Tuesday, 13 January 2015

To simply be there

I was chatting online last night with someone I’ve known for a few months. We’ve talked several times before and although we don’t know each other very well, I consider her a friend. Without going into details, she is going through a pretty rough time.

I’d offered what I hoped was gentle support as well as suggesting a few options in response to what she was saying and things we’d talked about in the past. She quietly thanked me for my suggestions but mostly didn’t seem to pick up on them. I realised I was perhaps trying too hard, and messaged her privately. The following is excerpted from our conversation, with her permission.

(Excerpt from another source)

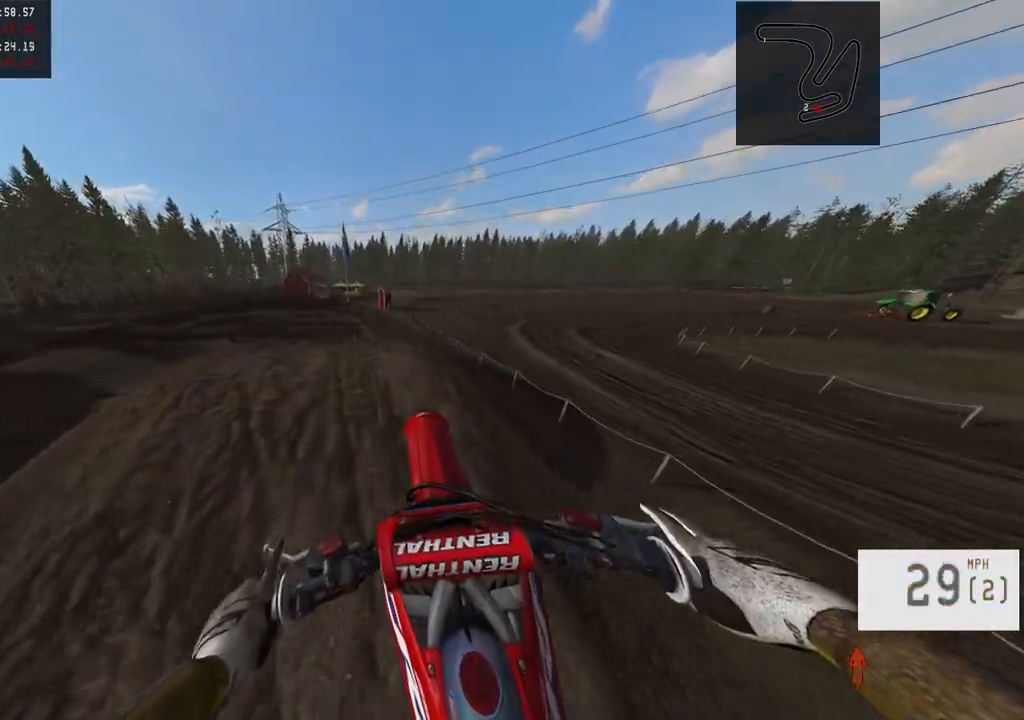
{"buttons": [], "left_stick": "center", "right_stick": "center", "events": []}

You get to tell me if I am being too pushy, suggesting things all the time. You won’t hurt my feelings if you tell me. You are the one living with all this, day after day.
Sometimes you need to remember that things aren’t as straightforward as they should be. And that can be because I can’t do something because I’m ill, or because the services/help/support isn’t there.
Thank you.
What for?
For being straight with me.
... also, most of the time when I’m upset, I’m not looking for a solution, just support and kindness. But I know it’s hard not to want to try to find one!
Yes it is! I’m smiling, because I should know that one by now! You are fab, and I am glad to know you.
And you’re silly!

I was still thinking about our exchange as I walked into work this morning. I’m used to navigating things with Fran. We are close friends with a good deal of history behind us now. We have been through a lot together, as you might say, and whilst I don’t get it right all the time — far from it! — if I say or do something that is unhelpful to her (or vice versa) we generally let the other know there and then and get it cleared up.

It is fundamental to our friendship, and my ability to be a supportive friend, that each of us feels safe expressing and exploring what we feel and think. But not everyone is able to do that, or wants to do that, or trusts enough to do that, with me or with others. And that is okay.

It felt good that my new friend trusted me enough to speak up, rather than keeping quiet for fear of upsetting, angering or distancing me. I hope she feels that was a healthy thing she did, even though it was something I imposed upon her by my clumsy approach. For my part, I got a valuable reminder that each person and friendship is different, and a person's needs vary. Practical assistance, suggestions or challenge may be appropriate responses at times, but what is most needful is to listen. To simply be there, open and present to what is happening.

It cost my friend energy and effort to remind me of that. I hope she feels her silly friend is worth it.